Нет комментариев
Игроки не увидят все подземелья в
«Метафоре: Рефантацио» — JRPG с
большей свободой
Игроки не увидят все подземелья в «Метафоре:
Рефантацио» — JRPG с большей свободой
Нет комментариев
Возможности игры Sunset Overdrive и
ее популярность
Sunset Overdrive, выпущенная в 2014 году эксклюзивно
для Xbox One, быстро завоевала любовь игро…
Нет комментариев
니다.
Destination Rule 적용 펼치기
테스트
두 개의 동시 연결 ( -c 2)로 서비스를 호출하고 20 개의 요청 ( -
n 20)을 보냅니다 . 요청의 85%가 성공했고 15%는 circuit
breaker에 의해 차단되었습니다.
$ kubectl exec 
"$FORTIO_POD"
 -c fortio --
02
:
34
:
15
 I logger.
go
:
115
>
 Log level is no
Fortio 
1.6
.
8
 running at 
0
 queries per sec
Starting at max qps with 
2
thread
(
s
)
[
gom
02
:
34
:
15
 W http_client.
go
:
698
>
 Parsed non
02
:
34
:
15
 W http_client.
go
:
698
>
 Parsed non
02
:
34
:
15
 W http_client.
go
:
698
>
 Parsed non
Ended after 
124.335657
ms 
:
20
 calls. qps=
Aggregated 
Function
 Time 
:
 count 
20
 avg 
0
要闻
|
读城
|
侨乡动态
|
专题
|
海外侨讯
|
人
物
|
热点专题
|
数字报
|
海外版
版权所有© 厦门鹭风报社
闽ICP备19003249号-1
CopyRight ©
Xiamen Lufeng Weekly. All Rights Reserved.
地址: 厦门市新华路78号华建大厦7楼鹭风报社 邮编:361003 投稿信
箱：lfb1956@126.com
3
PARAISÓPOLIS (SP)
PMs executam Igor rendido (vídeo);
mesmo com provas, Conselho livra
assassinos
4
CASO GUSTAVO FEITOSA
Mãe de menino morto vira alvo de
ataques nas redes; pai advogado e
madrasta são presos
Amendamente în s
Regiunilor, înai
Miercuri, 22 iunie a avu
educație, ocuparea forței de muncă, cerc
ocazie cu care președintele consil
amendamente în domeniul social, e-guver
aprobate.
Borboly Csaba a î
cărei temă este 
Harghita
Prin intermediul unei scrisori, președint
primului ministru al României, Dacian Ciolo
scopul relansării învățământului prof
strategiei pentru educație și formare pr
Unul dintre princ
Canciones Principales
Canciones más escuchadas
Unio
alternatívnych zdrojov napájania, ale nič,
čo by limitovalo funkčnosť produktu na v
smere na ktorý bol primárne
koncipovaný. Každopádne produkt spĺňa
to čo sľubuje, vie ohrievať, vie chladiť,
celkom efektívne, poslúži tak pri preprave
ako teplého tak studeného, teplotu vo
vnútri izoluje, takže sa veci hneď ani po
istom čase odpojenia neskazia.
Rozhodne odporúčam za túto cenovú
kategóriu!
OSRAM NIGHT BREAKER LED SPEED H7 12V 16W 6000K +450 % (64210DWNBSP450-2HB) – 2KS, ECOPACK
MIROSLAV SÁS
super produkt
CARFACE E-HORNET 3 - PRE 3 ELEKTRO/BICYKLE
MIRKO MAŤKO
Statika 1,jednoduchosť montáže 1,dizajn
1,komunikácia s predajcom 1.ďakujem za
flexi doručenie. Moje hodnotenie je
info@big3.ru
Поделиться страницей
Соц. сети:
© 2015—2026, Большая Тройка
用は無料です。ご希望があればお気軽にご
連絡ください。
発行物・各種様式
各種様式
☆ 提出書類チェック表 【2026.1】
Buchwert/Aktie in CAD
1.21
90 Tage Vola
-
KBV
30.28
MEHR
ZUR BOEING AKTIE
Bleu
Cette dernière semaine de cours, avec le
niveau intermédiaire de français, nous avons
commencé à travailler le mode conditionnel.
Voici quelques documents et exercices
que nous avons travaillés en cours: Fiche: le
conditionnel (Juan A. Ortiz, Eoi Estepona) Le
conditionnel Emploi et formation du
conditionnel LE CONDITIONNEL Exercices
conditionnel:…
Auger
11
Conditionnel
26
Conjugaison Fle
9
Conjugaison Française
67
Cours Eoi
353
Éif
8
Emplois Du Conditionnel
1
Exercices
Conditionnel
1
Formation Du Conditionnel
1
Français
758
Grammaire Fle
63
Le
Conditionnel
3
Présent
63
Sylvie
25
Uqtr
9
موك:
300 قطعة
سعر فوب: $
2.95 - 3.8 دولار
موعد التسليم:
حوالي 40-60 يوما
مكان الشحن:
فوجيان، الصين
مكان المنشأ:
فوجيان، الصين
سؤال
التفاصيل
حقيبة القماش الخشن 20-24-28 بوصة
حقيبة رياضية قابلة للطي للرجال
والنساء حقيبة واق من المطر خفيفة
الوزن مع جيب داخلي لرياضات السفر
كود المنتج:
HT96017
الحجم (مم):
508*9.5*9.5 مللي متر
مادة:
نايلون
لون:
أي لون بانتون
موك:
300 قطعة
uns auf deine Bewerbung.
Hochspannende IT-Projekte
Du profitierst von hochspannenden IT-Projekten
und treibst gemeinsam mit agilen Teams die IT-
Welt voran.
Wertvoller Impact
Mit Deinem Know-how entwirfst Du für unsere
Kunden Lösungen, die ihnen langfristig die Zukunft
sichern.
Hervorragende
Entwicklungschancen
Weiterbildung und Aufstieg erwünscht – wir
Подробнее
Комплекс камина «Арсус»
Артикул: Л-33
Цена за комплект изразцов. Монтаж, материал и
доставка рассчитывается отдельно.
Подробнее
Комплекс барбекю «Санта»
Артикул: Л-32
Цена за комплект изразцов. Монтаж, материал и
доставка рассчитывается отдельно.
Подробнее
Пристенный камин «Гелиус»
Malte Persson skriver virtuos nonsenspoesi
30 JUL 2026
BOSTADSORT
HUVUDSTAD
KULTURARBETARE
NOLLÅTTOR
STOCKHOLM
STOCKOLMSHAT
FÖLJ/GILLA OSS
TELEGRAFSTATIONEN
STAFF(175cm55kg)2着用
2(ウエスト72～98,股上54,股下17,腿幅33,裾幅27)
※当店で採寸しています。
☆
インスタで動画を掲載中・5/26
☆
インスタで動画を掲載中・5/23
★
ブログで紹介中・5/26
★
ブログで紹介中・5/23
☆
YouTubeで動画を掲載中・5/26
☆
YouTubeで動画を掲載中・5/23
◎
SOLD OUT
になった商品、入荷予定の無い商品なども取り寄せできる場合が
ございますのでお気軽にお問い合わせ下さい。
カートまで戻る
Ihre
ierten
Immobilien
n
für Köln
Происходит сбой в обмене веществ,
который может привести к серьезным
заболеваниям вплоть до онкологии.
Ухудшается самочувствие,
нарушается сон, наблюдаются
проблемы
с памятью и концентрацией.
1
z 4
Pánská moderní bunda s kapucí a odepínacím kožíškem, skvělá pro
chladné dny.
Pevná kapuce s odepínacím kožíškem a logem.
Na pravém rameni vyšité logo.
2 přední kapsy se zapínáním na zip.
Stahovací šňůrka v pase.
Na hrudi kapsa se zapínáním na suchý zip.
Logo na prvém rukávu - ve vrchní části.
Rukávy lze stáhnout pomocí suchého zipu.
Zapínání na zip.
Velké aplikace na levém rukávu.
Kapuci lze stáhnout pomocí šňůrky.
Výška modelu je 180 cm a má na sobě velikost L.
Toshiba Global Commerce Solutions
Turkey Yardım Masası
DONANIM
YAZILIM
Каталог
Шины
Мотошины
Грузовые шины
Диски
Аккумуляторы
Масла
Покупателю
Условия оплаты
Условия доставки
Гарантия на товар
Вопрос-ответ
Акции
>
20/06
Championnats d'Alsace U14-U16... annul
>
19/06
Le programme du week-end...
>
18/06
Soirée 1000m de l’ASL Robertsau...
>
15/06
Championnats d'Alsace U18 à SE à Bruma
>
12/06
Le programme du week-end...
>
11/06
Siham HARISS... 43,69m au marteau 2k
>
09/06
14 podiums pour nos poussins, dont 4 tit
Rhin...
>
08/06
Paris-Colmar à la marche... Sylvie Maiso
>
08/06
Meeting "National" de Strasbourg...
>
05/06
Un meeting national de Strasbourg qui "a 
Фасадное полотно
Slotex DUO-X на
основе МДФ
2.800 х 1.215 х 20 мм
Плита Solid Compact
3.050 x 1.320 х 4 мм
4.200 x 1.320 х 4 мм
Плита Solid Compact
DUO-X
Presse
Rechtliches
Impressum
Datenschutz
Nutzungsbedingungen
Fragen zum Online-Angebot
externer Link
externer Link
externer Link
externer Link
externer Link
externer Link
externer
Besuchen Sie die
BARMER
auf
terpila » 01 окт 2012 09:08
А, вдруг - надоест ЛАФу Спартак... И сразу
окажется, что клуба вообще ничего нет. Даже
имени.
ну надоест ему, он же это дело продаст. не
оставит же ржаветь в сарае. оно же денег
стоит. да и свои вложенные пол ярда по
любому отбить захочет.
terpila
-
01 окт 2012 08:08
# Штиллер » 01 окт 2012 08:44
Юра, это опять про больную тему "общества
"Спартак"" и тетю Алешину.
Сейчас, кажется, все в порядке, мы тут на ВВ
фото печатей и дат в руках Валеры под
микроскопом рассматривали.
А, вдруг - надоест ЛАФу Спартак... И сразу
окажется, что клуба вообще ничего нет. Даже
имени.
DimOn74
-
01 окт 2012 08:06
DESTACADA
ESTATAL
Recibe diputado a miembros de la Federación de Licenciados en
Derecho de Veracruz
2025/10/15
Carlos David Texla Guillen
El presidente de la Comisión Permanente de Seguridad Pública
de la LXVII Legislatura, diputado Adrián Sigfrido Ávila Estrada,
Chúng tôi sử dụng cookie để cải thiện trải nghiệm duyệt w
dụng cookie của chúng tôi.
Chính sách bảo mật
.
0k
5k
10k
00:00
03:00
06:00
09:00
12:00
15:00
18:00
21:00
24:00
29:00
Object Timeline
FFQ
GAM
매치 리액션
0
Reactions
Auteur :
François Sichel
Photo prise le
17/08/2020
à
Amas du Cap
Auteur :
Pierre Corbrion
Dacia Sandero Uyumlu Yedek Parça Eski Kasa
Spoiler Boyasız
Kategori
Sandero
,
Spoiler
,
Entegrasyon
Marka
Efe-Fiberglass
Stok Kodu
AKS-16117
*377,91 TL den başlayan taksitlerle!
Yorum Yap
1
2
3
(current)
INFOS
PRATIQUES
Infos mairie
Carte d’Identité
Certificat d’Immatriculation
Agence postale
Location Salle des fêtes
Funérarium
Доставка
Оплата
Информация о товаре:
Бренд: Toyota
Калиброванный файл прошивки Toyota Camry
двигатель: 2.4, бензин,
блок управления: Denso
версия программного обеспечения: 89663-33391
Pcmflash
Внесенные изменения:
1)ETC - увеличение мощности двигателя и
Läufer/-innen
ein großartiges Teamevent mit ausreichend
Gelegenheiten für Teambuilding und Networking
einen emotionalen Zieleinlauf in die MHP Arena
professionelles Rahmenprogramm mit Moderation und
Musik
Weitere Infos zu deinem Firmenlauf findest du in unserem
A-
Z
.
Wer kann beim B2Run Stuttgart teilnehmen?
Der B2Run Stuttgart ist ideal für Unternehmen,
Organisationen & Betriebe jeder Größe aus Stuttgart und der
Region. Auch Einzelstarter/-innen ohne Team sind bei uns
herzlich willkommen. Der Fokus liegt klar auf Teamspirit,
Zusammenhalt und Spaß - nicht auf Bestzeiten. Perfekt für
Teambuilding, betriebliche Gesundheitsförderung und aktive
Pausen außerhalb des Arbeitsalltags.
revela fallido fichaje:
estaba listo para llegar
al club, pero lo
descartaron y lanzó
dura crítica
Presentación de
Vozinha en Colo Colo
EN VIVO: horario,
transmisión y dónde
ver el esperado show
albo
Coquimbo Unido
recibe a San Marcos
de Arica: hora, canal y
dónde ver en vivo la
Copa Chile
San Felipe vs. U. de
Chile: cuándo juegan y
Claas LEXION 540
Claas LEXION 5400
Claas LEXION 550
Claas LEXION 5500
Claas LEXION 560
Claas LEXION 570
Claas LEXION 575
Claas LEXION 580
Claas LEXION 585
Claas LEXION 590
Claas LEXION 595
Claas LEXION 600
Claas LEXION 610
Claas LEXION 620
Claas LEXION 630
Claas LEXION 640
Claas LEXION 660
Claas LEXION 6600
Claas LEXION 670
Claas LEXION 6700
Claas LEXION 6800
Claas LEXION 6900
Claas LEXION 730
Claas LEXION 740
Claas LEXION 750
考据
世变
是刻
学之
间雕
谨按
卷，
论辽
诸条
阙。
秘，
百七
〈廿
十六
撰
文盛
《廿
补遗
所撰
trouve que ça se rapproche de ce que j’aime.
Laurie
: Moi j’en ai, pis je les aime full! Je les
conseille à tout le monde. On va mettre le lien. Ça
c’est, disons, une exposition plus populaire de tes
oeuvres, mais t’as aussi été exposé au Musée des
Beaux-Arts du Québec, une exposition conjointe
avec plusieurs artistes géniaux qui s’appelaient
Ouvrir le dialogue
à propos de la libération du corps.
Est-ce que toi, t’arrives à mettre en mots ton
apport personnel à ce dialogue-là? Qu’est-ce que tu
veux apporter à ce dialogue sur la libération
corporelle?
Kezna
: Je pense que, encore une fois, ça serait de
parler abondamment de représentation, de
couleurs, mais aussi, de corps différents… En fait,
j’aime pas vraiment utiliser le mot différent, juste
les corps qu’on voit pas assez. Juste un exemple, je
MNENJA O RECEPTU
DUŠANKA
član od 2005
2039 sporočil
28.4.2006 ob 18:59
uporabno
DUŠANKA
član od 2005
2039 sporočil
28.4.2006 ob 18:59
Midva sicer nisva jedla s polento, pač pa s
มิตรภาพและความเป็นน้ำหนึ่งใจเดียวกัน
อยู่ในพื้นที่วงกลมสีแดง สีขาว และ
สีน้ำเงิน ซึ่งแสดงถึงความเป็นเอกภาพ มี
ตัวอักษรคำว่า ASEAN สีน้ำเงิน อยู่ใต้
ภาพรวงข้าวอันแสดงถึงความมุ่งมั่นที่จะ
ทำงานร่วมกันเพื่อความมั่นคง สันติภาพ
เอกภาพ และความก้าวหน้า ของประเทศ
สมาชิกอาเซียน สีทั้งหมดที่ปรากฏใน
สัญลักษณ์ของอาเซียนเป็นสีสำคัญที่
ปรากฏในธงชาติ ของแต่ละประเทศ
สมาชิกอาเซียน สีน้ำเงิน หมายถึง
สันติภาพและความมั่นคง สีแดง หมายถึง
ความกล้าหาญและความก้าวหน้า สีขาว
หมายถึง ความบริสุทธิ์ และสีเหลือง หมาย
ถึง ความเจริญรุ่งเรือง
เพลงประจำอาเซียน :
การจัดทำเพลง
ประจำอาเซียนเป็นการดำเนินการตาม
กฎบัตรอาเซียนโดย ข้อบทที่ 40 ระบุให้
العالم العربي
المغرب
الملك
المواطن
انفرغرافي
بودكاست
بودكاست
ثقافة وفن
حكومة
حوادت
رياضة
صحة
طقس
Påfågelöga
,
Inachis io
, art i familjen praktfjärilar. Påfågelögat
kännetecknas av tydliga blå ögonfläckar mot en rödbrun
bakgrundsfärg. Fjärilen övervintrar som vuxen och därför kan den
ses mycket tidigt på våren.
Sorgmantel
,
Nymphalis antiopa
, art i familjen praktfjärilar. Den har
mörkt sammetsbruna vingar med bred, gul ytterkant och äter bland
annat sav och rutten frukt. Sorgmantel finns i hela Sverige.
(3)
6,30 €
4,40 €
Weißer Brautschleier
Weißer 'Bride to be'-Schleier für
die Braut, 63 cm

•••••

Write out every line from the data above that includes "aussi".

oeuvres, mais t’as aussi été exposé au Musée des
couleurs, mais aussi, de corps différents… En fait,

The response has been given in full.